“Il pranzo è servito”: Casa Marella porta in scena con ironia le difficoltà della convivenza

Un evento che unisce cultura, partecipazione e inclusione sociale. Giovedì 2 aprile alle ore 11.30, Casa Marella a Bologna apre le sue porte alla cittadinanza per uno spettacolo teatrale speciale, “Il pranzo è servito”, realizzato dagli ospiti della comunità insieme agli attori professionisti del Teatro dell’Argine.

Musica, risate e convivialità – accompagnate da un ricco buffet – faranno da cornice a un momento che vuole essere prima di tutto occasione di incontro e condivisione.

Lo spettacolo si inserisce all’interno di “Inclusione Link Forever”, progetto sostenuto dalla Fondazione Carisbo e pensato per promuovere percorsi concreti di inclusione. Accanto al laboratorio teatrale, il progetto ha già attivato esperienze come il laboratorio di yoga e prevede nuove iniziative in partenza, tra cui il Caffè Inclusivo: spazi in cui relazione, benessere e partecipazione diventano strumenti di crescita individuale e collettiva.

Come raccontano lo staff e gli ospiti di Casa Marella, lo spettacolo nasce da una domanda tanto semplice quanto universale: quanto è difficile stare insieme?

L’ambientazione attorno a una tavola non è casuale. Il pranzo diventa metafora della convivenza: un luogo quotidiano dove emergono differenze, fragilità, tensioni, ma anche tentativi autentici di relazione.
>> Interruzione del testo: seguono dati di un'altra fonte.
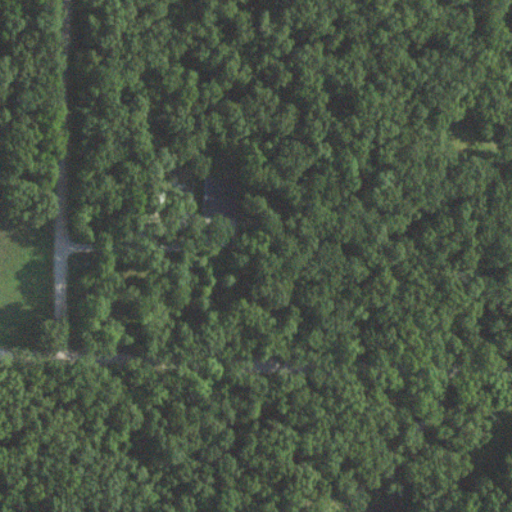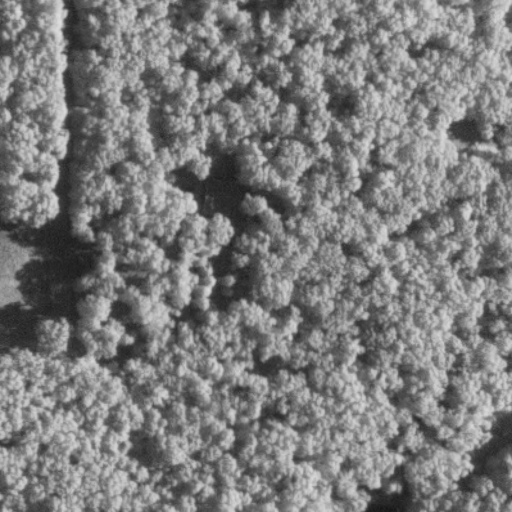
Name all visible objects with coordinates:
road: (58, 177)
building: (183, 198)
building: (219, 198)
road: (131, 239)
road: (255, 364)
road: (457, 463)
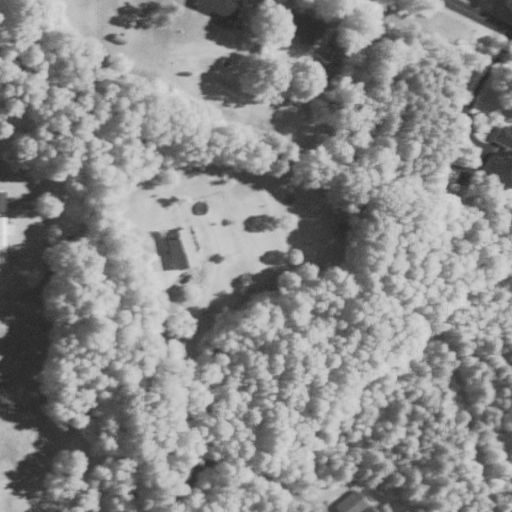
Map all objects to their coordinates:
road: (472, 5)
building: (215, 6)
road: (493, 10)
road: (480, 15)
building: (297, 25)
building: (319, 64)
building: (501, 134)
building: (0, 200)
building: (3, 227)
building: (175, 247)
road: (48, 257)
road: (104, 393)
road: (224, 455)
building: (347, 502)
building: (362, 509)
“La tavola è uno dei luoghi più semplici e allo stesso tempo più rivelatori: è lì che emergono le differenze, le tensioni, ma anche i tentativi, spesso goffi e sinceri, di stare insieme”.
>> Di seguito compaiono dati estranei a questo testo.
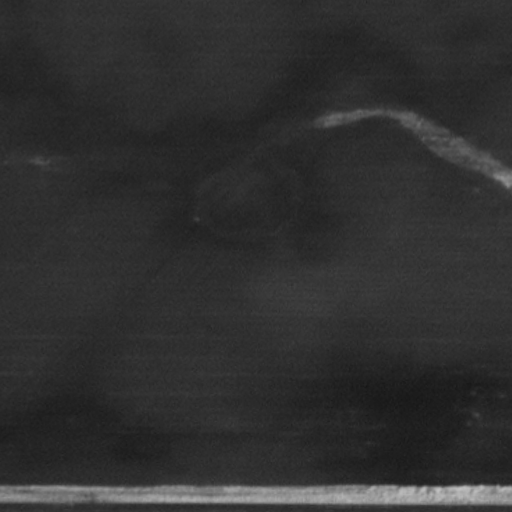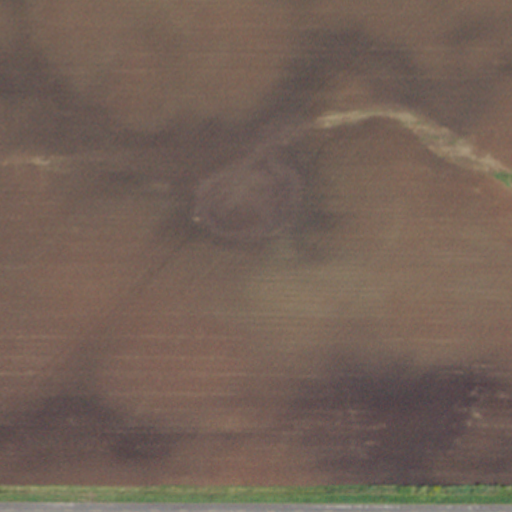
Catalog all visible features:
road: (107, 511)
I protagonisti non sono personaggi costruiti, ma persone reali, con le loro storie e vulnerabilità. La loro condizione non viene mai esibita, ma accolta come parte dell’identità.

Uno degli elementi centrali dello spettacolo è l’uso dell’ironia, intesa non come leggerezza superficiale, ma come strumento di avvicinamento.
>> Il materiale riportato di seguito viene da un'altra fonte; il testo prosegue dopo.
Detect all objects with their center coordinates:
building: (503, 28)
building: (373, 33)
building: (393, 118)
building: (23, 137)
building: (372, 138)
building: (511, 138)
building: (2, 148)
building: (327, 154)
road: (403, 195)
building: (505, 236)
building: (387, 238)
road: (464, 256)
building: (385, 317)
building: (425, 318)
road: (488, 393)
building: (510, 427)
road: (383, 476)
“L’ironia non serve a nascondere, ma ad avvicinare. Non a semplificare, ma a rendere accessibile ciò che può spaventare o essere frainteso”.

Attraverso il “gioco” teatrale e lo “spettacolo nello spettacolo”, i partecipanti riescono a prendere distanza dai conflitti, osservarli e attraversarli, trasformandoli in occasione di consapevolezza.

Il valore più profondo di “Il pranzo è servito” sta nella sua capacità di parlare a chiunque. Le dinamiche che si sviluppano in scena – incomprensioni, piccoli contrasti, tentativi di riconciliazione – sono le stesse che attraversano ogni contesto di vita.

“Convivere è difficile, discutere è inevitabile, ma riconoscersi -nonostante tutto – è ancora possibile”.

In questo senso, il teatro diventa uno spazio di verità condivisa, dove le fragilità non dividono ma creano connessione. L’appuntamento del 2 aprile non è solo uno spettacolo, ma un invito a fermarsi, osservare e riconoscersi.

Perché, in fondo, come ricordano gli stessi protagonisti: “Stare insieme non è mai semplice… ma forse è proprio lì che vale la pena restare”.